— Description of the task —
Exact duplicates of the lines from the top of the data through the line containing "right eye: (410, 139)" are needed, with every picture left out.

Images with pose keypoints
+===+

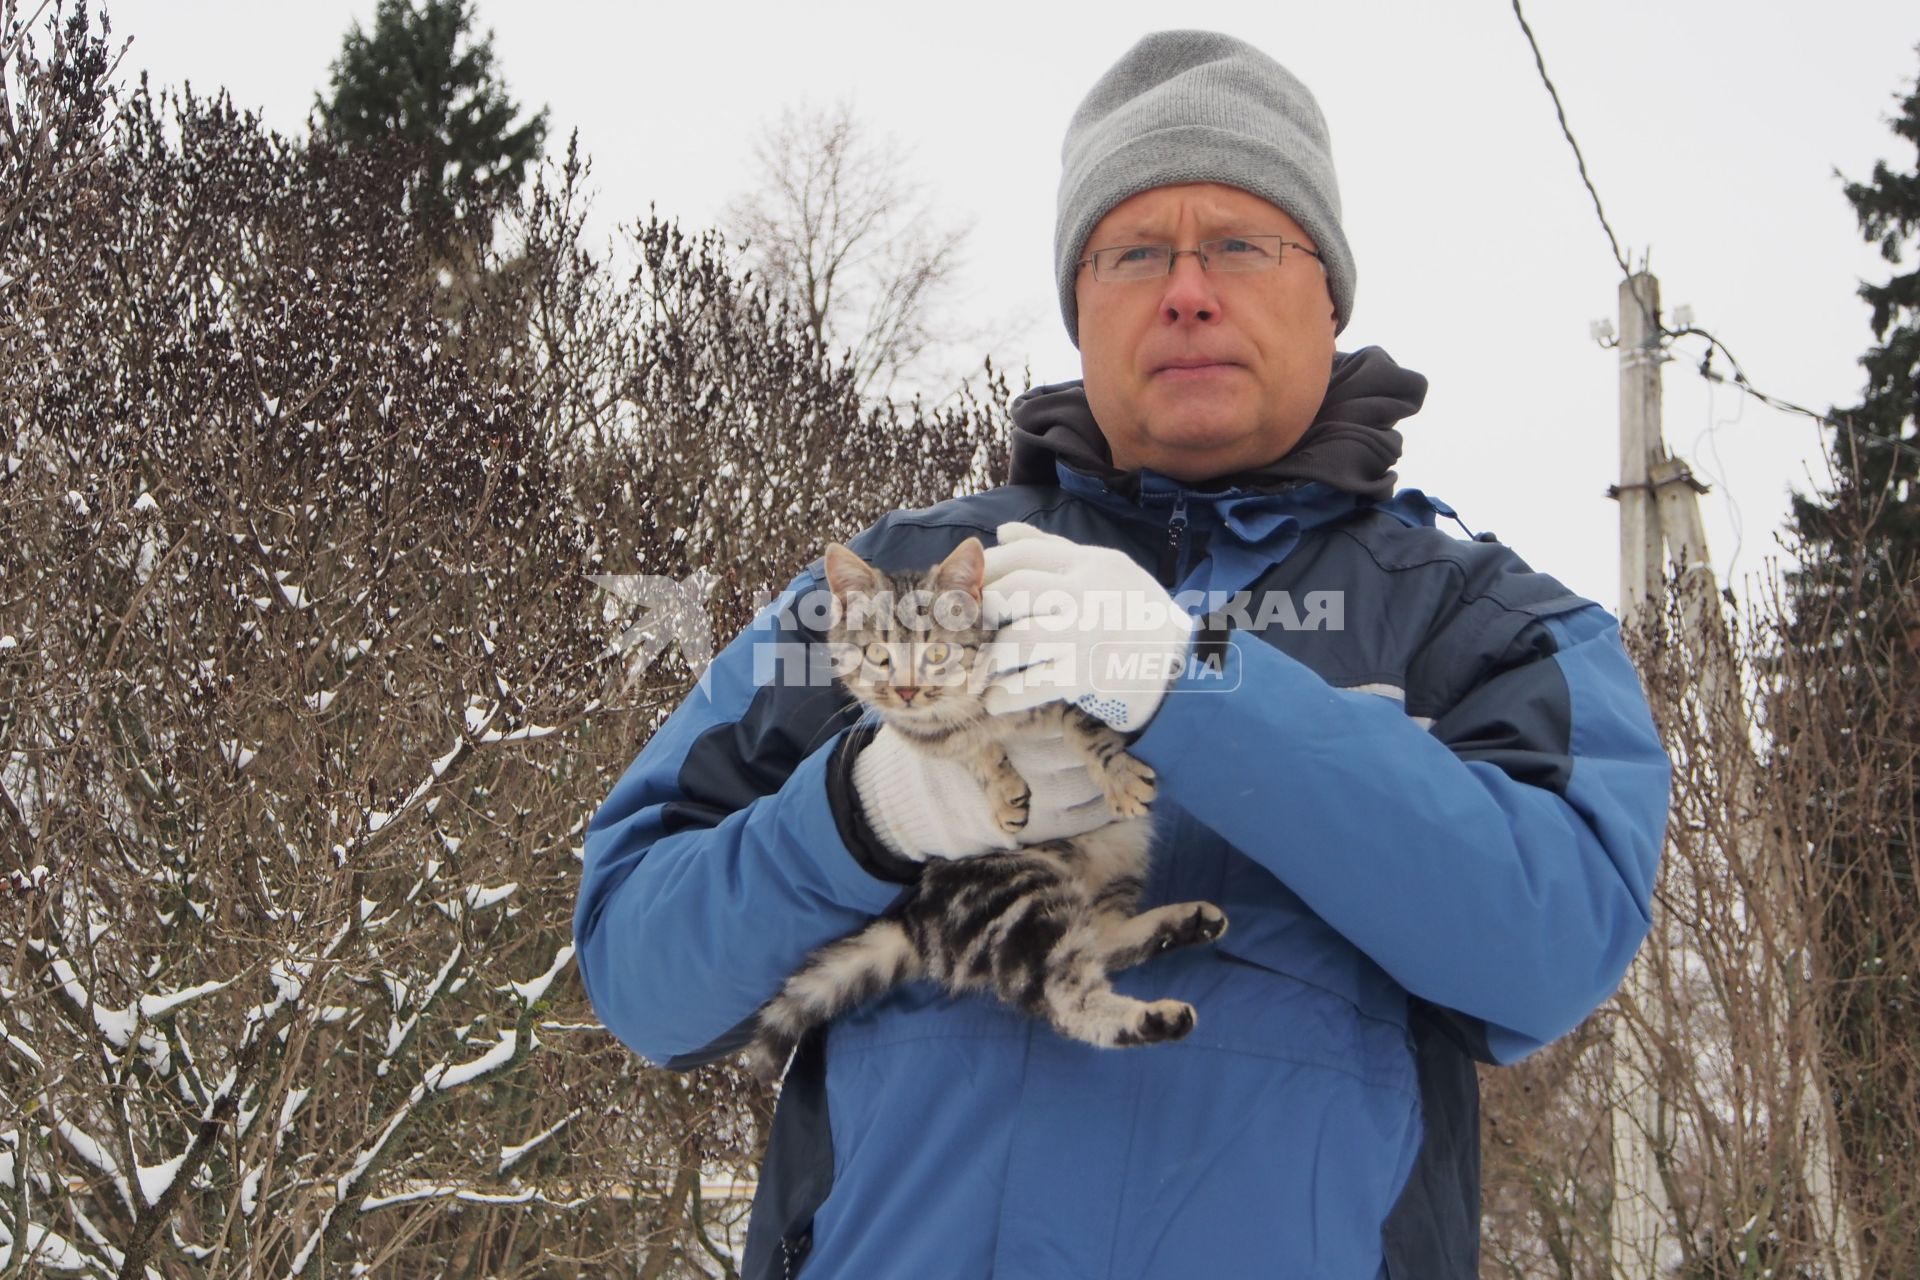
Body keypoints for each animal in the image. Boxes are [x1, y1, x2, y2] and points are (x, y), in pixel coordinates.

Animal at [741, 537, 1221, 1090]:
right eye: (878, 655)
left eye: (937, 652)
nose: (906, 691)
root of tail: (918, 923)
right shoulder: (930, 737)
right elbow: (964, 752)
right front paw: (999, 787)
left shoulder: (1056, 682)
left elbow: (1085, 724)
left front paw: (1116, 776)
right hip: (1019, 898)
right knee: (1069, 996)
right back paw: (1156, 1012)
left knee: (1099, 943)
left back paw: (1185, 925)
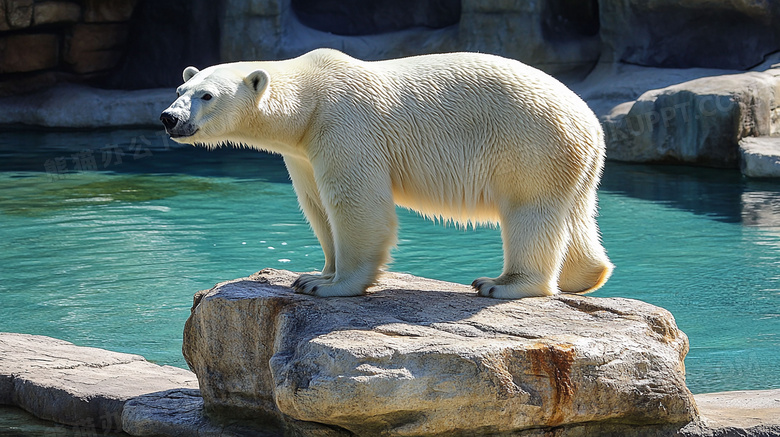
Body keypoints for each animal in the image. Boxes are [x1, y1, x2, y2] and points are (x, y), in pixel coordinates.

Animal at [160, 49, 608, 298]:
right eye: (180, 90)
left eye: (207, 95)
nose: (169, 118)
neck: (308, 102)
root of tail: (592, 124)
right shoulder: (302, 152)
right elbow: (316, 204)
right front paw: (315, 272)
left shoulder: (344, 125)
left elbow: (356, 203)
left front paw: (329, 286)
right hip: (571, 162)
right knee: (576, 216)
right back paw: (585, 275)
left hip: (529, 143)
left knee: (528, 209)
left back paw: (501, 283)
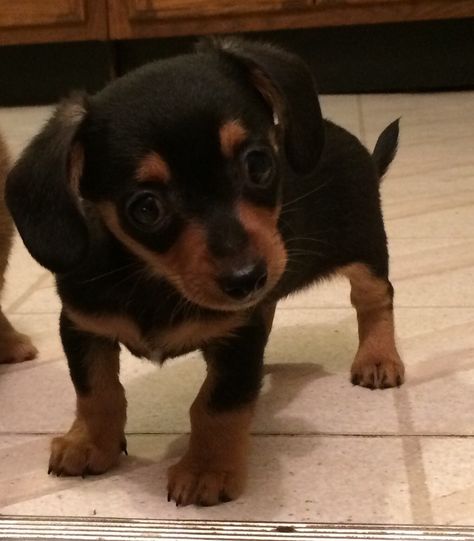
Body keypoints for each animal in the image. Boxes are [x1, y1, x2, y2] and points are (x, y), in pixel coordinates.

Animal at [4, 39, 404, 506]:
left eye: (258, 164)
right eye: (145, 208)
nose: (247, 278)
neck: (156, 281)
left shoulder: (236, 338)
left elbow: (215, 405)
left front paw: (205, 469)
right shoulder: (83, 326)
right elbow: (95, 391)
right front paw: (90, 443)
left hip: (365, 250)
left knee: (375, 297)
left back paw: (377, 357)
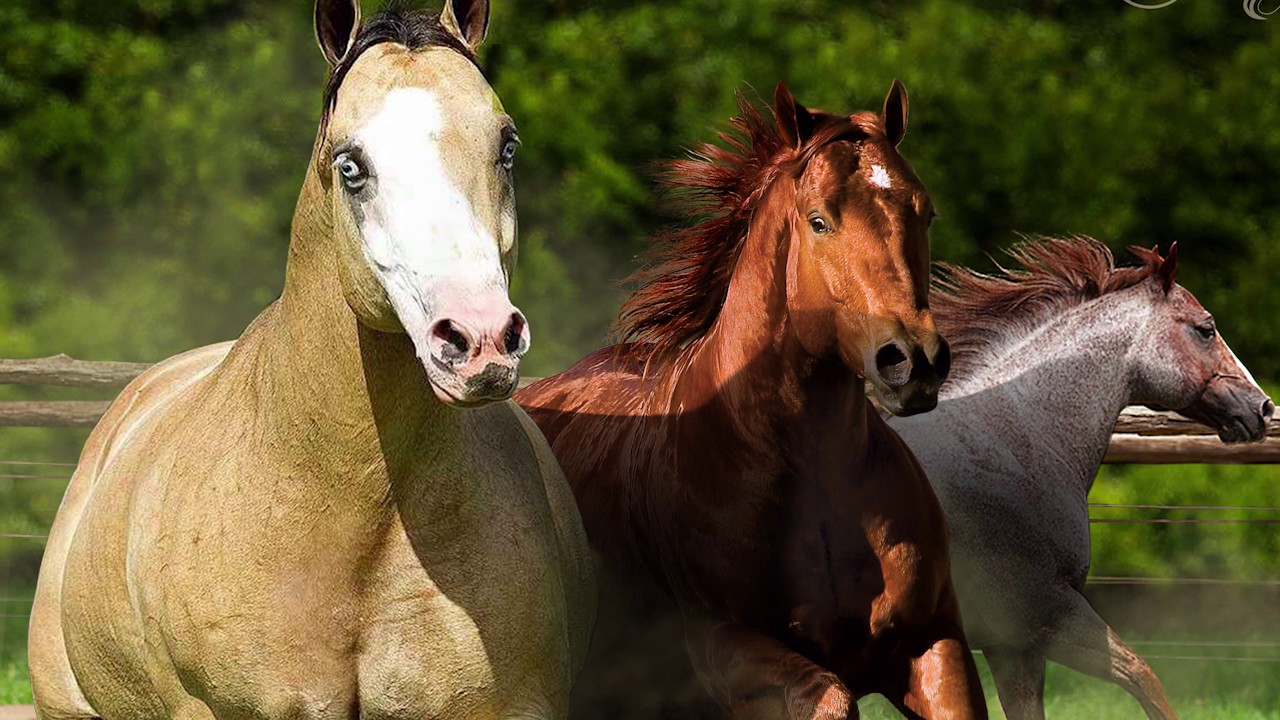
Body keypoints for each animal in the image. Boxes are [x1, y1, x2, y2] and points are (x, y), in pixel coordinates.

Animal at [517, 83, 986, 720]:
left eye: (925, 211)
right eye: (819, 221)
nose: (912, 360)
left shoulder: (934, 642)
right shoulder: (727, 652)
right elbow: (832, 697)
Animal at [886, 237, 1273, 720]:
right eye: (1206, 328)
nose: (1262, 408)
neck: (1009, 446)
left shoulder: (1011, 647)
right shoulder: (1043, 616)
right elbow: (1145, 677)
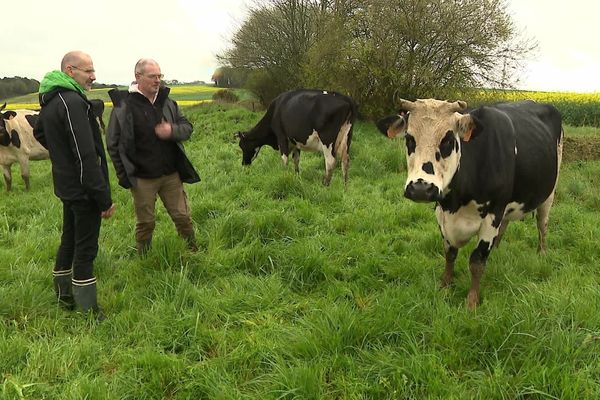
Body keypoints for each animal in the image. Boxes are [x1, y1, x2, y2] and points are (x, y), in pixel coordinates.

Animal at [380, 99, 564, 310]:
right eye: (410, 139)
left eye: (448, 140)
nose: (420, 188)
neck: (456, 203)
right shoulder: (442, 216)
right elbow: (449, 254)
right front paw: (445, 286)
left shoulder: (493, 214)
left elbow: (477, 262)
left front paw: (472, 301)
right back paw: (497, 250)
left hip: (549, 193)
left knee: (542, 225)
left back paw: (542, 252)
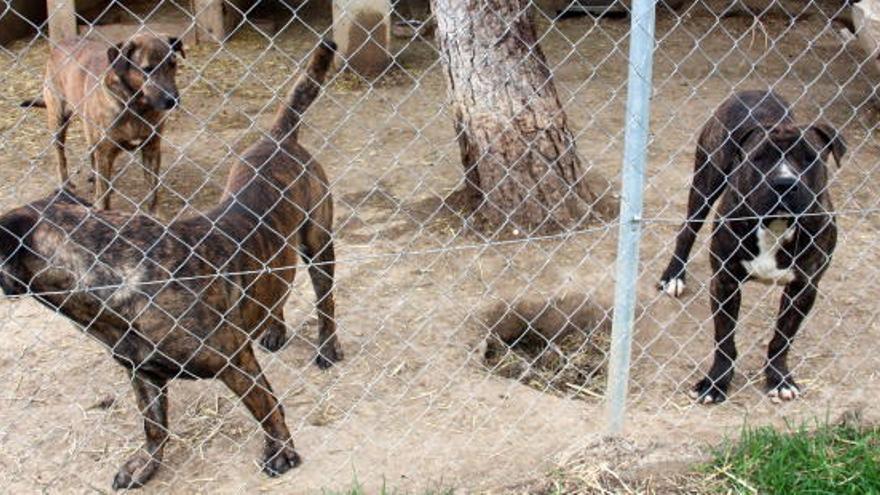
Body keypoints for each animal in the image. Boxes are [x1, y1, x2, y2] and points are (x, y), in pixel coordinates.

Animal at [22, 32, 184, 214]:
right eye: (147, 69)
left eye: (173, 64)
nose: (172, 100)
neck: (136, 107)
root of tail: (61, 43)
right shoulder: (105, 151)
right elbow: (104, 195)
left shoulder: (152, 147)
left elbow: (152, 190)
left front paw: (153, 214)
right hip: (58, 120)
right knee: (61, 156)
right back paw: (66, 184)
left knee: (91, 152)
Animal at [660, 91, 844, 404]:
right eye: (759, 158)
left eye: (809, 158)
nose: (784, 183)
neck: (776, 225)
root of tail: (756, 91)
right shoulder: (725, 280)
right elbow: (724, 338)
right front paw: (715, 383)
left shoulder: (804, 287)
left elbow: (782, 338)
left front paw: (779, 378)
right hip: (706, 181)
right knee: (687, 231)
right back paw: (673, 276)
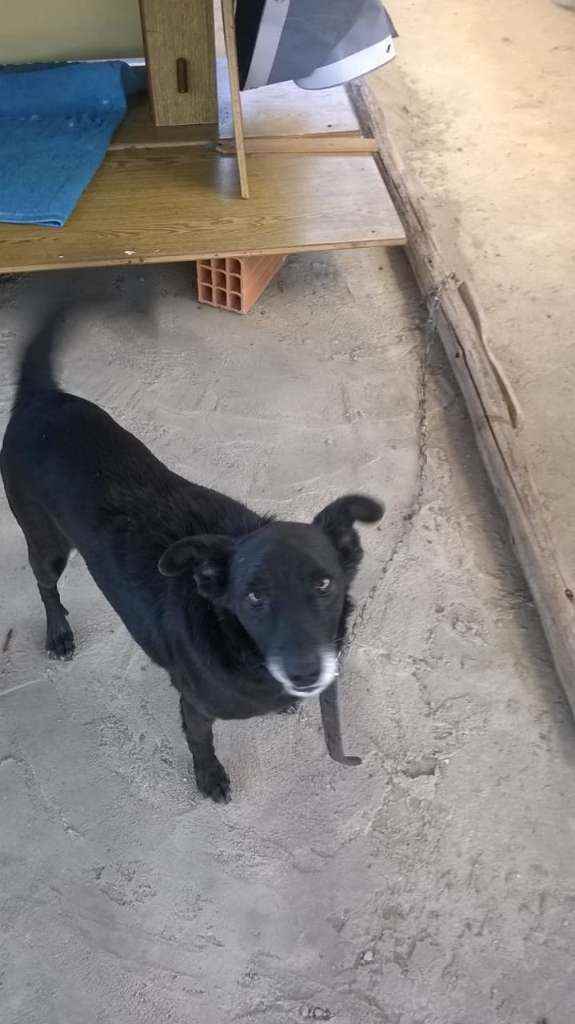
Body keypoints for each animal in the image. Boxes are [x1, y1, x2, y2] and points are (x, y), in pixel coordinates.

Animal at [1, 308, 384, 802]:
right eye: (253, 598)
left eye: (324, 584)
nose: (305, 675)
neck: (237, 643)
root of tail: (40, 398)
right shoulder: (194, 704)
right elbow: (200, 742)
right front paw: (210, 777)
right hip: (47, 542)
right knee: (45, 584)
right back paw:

+===+

— The answer —
Body keypoints for each animal in the image. Boxes are [x1, y1, x2, y2] and points are (x, y), in pixel coordinates.

Animal at [741, 537, 1221, 1090]:
right eye: (878, 655)
left eye: (937, 652)
nose: (906, 691)
root of tail: (918, 923)
right shoulder: (930, 737)
right elbow: (964, 752)
right front paw: (999, 787)
left shoulder: (1056, 682)
left elbow: (1085, 724)
left front paw: (1116, 776)
right hip: (1019, 898)
right knee: (1069, 996)
right back paw: (1156, 1012)
left knee: (1099, 943)
left back paw: (1185, 925)
Body keypoints for each animal in the image. Boxes are [x1, y1, x2, y2] and points are (x, y), in pixel coordinates.

Animal at [160, 49, 608, 298]:
right eye: (180, 90)
left eye: (207, 95)
nose: (169, 118)
neck: (308, 102)
root of tail: (592, 124)
right shoulder: (302, 152)
right elbow: (316, 204)
right front paw: (315, 272)
left shoulder: (344, 125)
left elbow: (356, 203)
left front paw: (329, 286)
right hip: (571, 162)
right knee: (576, 216)
right back paw: (585, 275)
left hip: (529, 143)
left knee: (528, 209)
left back paw: (501, 283)
Body keypoints for each animal in the image. Boxes are [x1, y1, x2, y2] and points are (x, y), in pixel coordinates.

Animal at [4, 39, 404, 506]:
left eye: (258, 164)
right eye: (145, 208)
nose: (247, 278)
neck: (156, 281)
left shoulder: (236, 338)
left elbow: (215, 405)
left front paw: (205, 469)
right shoulder: (83, 326)
right elbow: (95, 391)
right front paw: (90, 443)
left hip: (365, 250)
left knee: (375, 297)
left back paw: (377, 357)
Body keypoints for each animal in the image. Boxes are [x1, y1, x2, y2] and points are (x, y), in pixel coordinates.

Animal at [517, 83, 986, 720]:
left eye: (925, 211)
right eye: (819, 221)
nose: (912, 360)
left shoulder: (934, 642)
right shoulder: (727, 652)
right elbow: (832, 697)
Animal at [886, 237, 1273, 720]:
right eye: (1206, 328)
nose: (1262, 408)
neck: (1009, 446)
left shoulder: (1011, 647)
right shoulder: (1043, 616)
right elbow: (1145, 677)
Body keypoints for each animal in the image. Boxes are [x1, y1, x2, y2] and points are (x, y), in pixel coordinates.

Animal at [380, 99, 564, 310]:
right eye: (410, 139)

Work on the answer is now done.